I wrote a program that allows the user to select from a list of self-tests and take that test. Since I did not want to have to write every possible test up front, I decided to delegate creation of the test object. This allowed the runtime to make a list of installed tests, so that tests could be added as I wrote them. The program simply saw a CTest object, and was unaware that behind the scenes, the CTest::Create() method had loaded a DLL and obtained the ProcAddresses of the DLL's methods. Calls to CTest methods, such as GetDescription(), were internally redirected to the DLL.

The logic (in pseudo-code) is:

FOR each *.DLT file in directory
   Create(file)
   GetDescription()
   Add to list
   Close(file)
END FOR

User selects test from the list
Create(selected test)
DoTest()

Data Dictionaries

During design, prior to coding, it is useful to create a data dictionary of the data as viewed by the user. This is not intended to be a comprehensive dictionary of all data that will be used in the software - that would be a Herculean and pointless task! However, by identifying the data from the user's viewpoint, it becomes easier for a programmer to create the appropriate objects.

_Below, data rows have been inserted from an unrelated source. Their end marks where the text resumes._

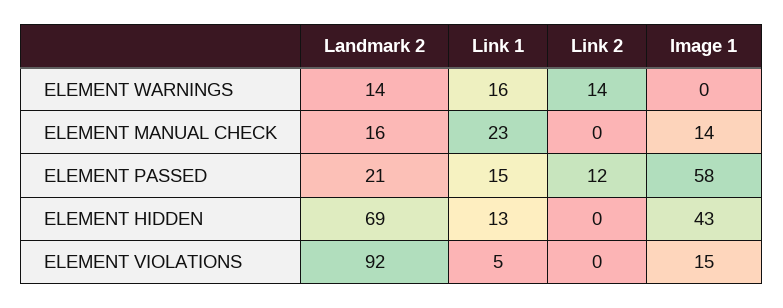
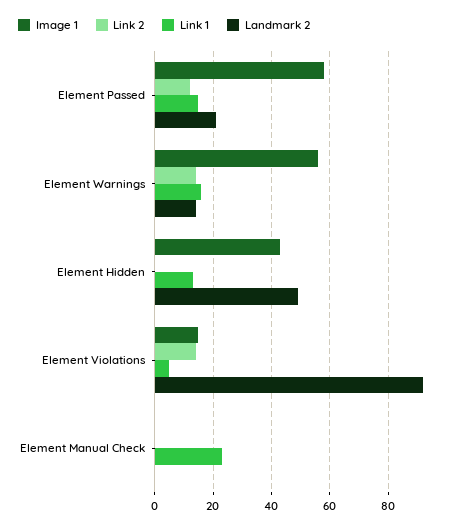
  {
    "Landmark 2": {
      "ELEMENT WARNINGS": 14,
-     "ELEMENT MANUAL CHECK": 16,
+     "ELEMENT MANUAL CHECK": 0,
      "ELEMENT PASSED": 21,
-     "ELEMENT HIDDEN": 69,
+     "ELEMENT HIDDEN": 50,
      "ELEMENT VIOLATIONS": 92
    },
    "Link 1": {
      "ELEMENT WARNINGS": 16,
      "ELEMENT MANUAL CHECK": 23,
      "ELEMENT PASSED": 15,
      "ELEMENT HIDDEN": 13,
      "ELEMENT VIOLATIONS": 5
    },
    "Link 2": {
      "ELEMENT WARNINGS": 14,
      "ELEMENT MANUAL CHECK": 0,
      "ELEMENT PASSED": 12,
      "ELEMENT HIDDEN": 0,
-     "ELEMENT VIOLATIONS": 0
+     "ELEMENT VIOLATIONS": 15
    },
    "Image 1": {
-     "ELEMENT WARNINGS": 0,
+     "ELEMENT WARNINGS": 55,
-     "ELEMENT MANUAL CHECK": 14,
+     "ELEMENT MANUAL CHECK": 0,
      "ELEMENT PASSED": 58,
      "ELEMENT HIDDEN": 43,
      "ELEMENT VIOLATIONS": 15
    }
  }

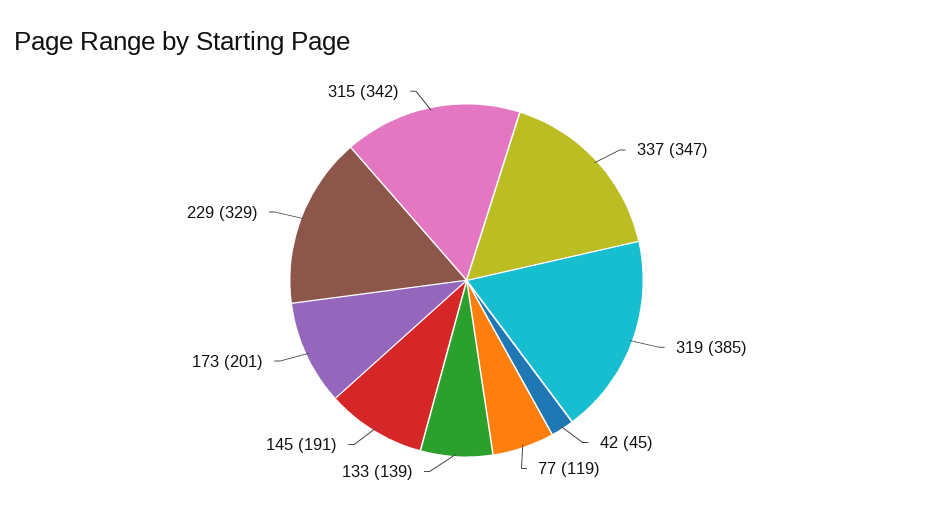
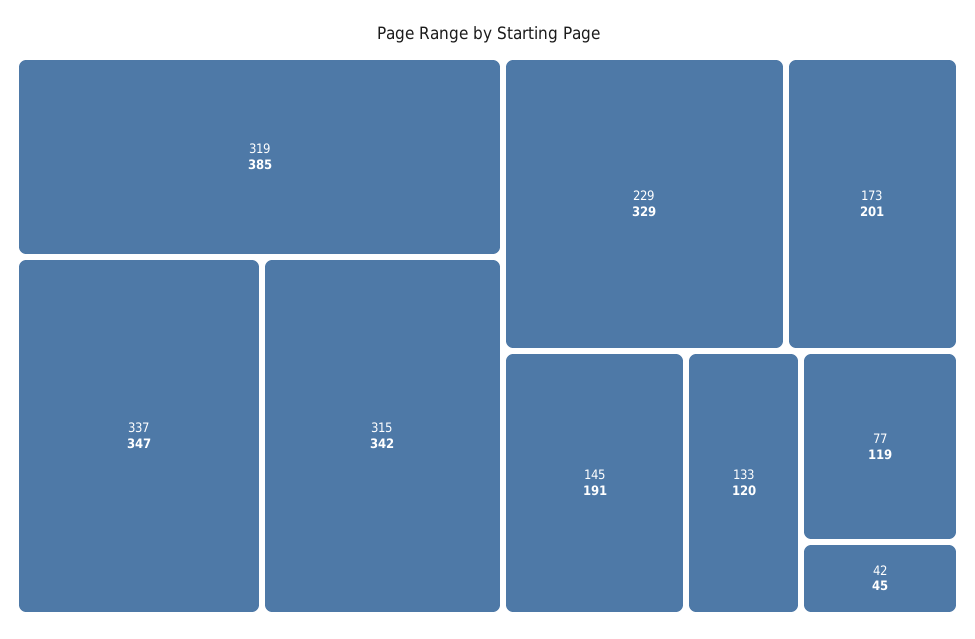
  {
    "337": 347,
    "319": 385,
    "42": 45,
    "77": 119,
-   "133": 139,
+   "133": 120,
    "145": 191,
    "173": 201,
    "229": 329,
    "315": 342
  }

For example, in one application there was data to be stored for each sample tube. The data dictionary was:

Name	Type	Domain	Semantic Use
TUBENUMBER	UINT	1 – 200	Tube’s ordinal position in the worklist.
TUBEID	STRING	30 CHARS max.	Sample barcode for this tube.
TUBEFLAGS	STRING	30 CHARS max	Each character is a status flag. A flag consists of a single ASCII character. Order of flags is irrelevant.
TUBEUSED	BOOL	TRUE or FALSE	TRUE if this tube is used, FALSE if it is a <blank> tube. For example, a Rack could exist with ten tubes, of which only a few are used.

One interesting piece of information that arose was the TUBENUMBER. From the user's perspective, the TUBENUMBER was needed to load the tubes into the racks - they had to be loaded in that order. However, TUBENUMBER is not actually an attribute of a Tube - it's the tube's ordinal position in a Rack. A Tube by itself has no concept of a TUBENUMBER. Therefore, during design the task of obtaining the TUBENUMBER was given to the Rack - it had to be able to return the ordinal position of any TUBEID that it contained.

When To Retire The Code?

When has the code simply had enough? No matter how many do-dads and replacement parts you add to an Edsel, it's still an Edsel. Eventually, the code just can't take it any more. Refactoring can help put life back into old code, but how do you tell the boss that you want three more months for something called "refactoring?"

Software metrics are the answer. There's an axiom from Fred Brooks in his book The Mythical Man Month: correcting a software defect has a 50% chance of introducing another defect.

By keeping metrics on defect rates, such as defects per lines of code changed, you can watch the defect rate climb over time. One project I had underwent significant change over a four year period. After two years, the defect rate per line of code changed had tripled. Armed with those metrics, I was able to convince the boss to give me four months for refactoring - although he had no idea what "refactoring" was. This kept the software going for another two years, after which another major section was refactored.

If refactoring fails to reduce the defect rate, then it's time to rewrite or retire the code.